With the two big air stops of the 2021/22 Snowboard World Cup tour now concluded, riders from Japan and 2022 Winter Olympic hosts the People’s Republic of China laid down strong markers with the Beijing 2022 Games just under 60 days away.
Japan's 19-year-old sensation and two-time Winter X Games podium finisher Reira Iwabuchi won the women’s section of the second and final FIS Snowboard World Cup big air competition in Steamboat Springs, Colorado on Saturday. And that was only a little over a month after her 17-year-old teammate Kokomo Murase won the previous event, in the Swiss venue of Chur, with an outrageous winning performance that had the crowd on its feet for the teenager who first burst onto the scene at the 2018 X Games in Norway.
“I'm just so happy to win,” said Murase after her victory in late October in Swistzerland, adding, with an obvous eye to the upcoming Winter Games: “I'm also so excited to continue [in the winter season] and hoping to do my best with the Olympics [Beijing 2022] coming up.”
Unfortunately for Murase, she fell on her third run in Steamboat on Saturday (4 December) after failing to gain enough momentum off the lip of the jump. As a result, she missed out on her second podium place this year and had to be content to finish well off the pace in seventh.
Her teammate Iwabuchi took full advantage to make the upcoming women's big air contest in Beijing in February look like a decent bet to go Japan’s way -- if these two big world cup results are anything to go by.
In another potentially resounding message sent on Saturday in Steamboat Springs, Colorado, Iwabuchi not only won out by a full 38.5 points -- but the athlete who finished all that way off in second place was none other that 30-year-old veteran Austria Anna Gasser, winner of the 2018 gold medal in the big air snowboard event in PyeongChang.
It wasn’t just on the women’s side at the Steamboat big air event that Asia’s snowboarding medal intentions were trumpeted. On the men’s side, the People’s Republic of China's, Su Yiming, just 17 years of age, won his first major world cup event (and a first-ever big air world cup gold for a Chinese rider) with a stunning performance that saw him score an astonishing 91.00 in his third run -- sealing the best-trick honours on the day.
His 155.25 overall score was 15.75 points ahead of closest chaser Clemens Millauer of Austria.
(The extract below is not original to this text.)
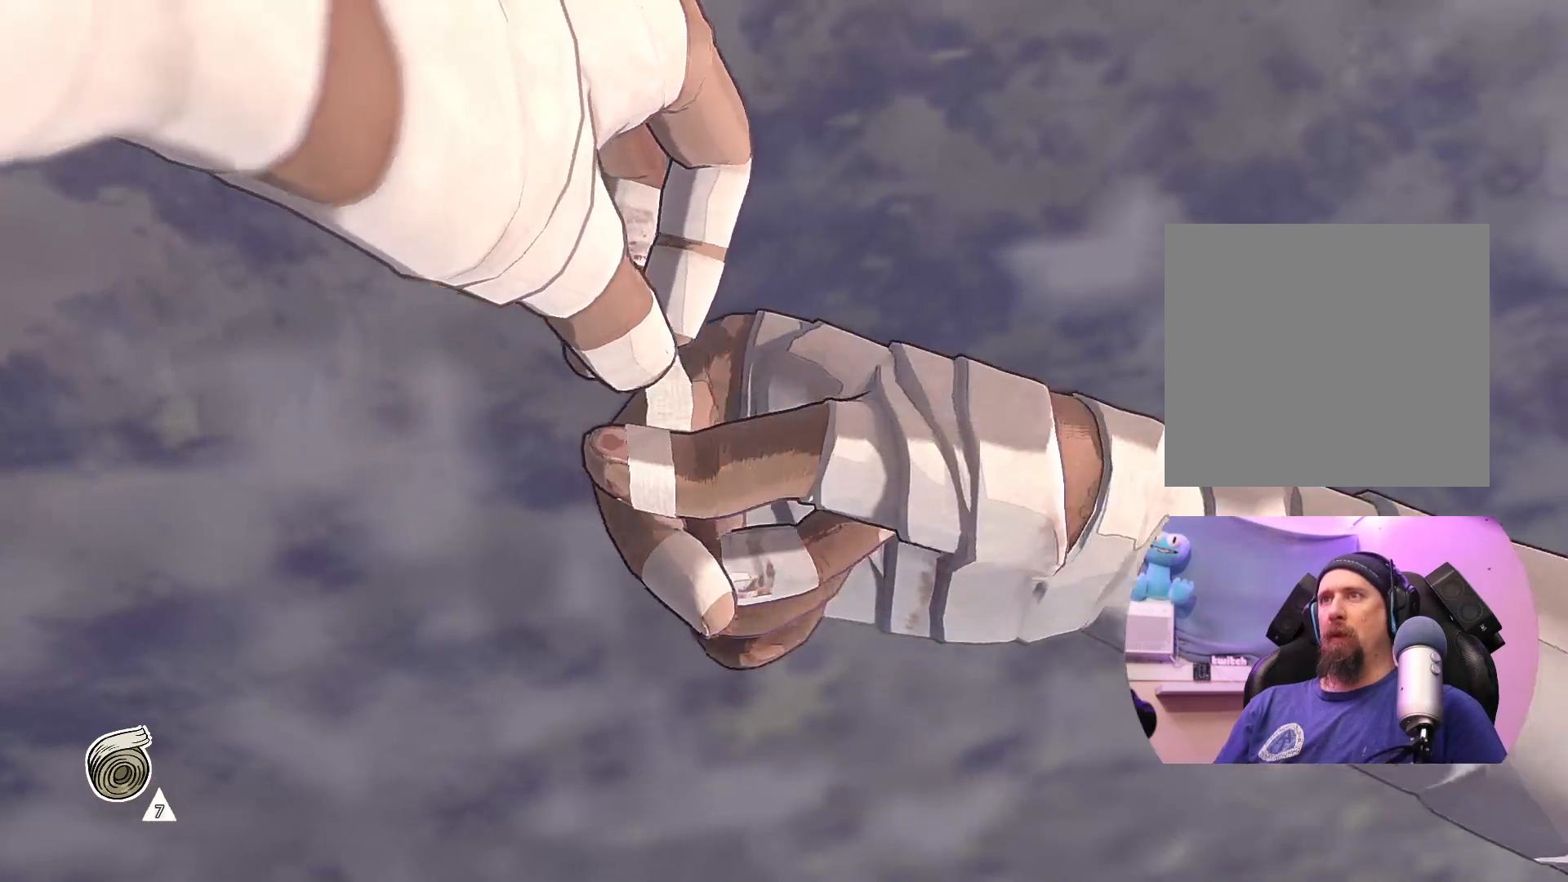
{"buttons": ["A"], "left_stick": "down-left", "right_stick": "center", "events": [[17, "left_stick", "up-left"], [217, "left_stick", "up-right"], [333, "left_stick", "down-right"], [467, "left_stick", "down-left"]]}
With no more big air World Cup events remaining ahead of the Beijing 2022 snowboard competition between 5 and 15 February at the Genting Snow Park in Zhangjiakou and Big Air Shougang, all that remains is trick-refining, tweaking and day-to-day preperations for the world’s top riders as they hunt precious medals in what will be big air snowboarding's second go-around on the Olympic stage.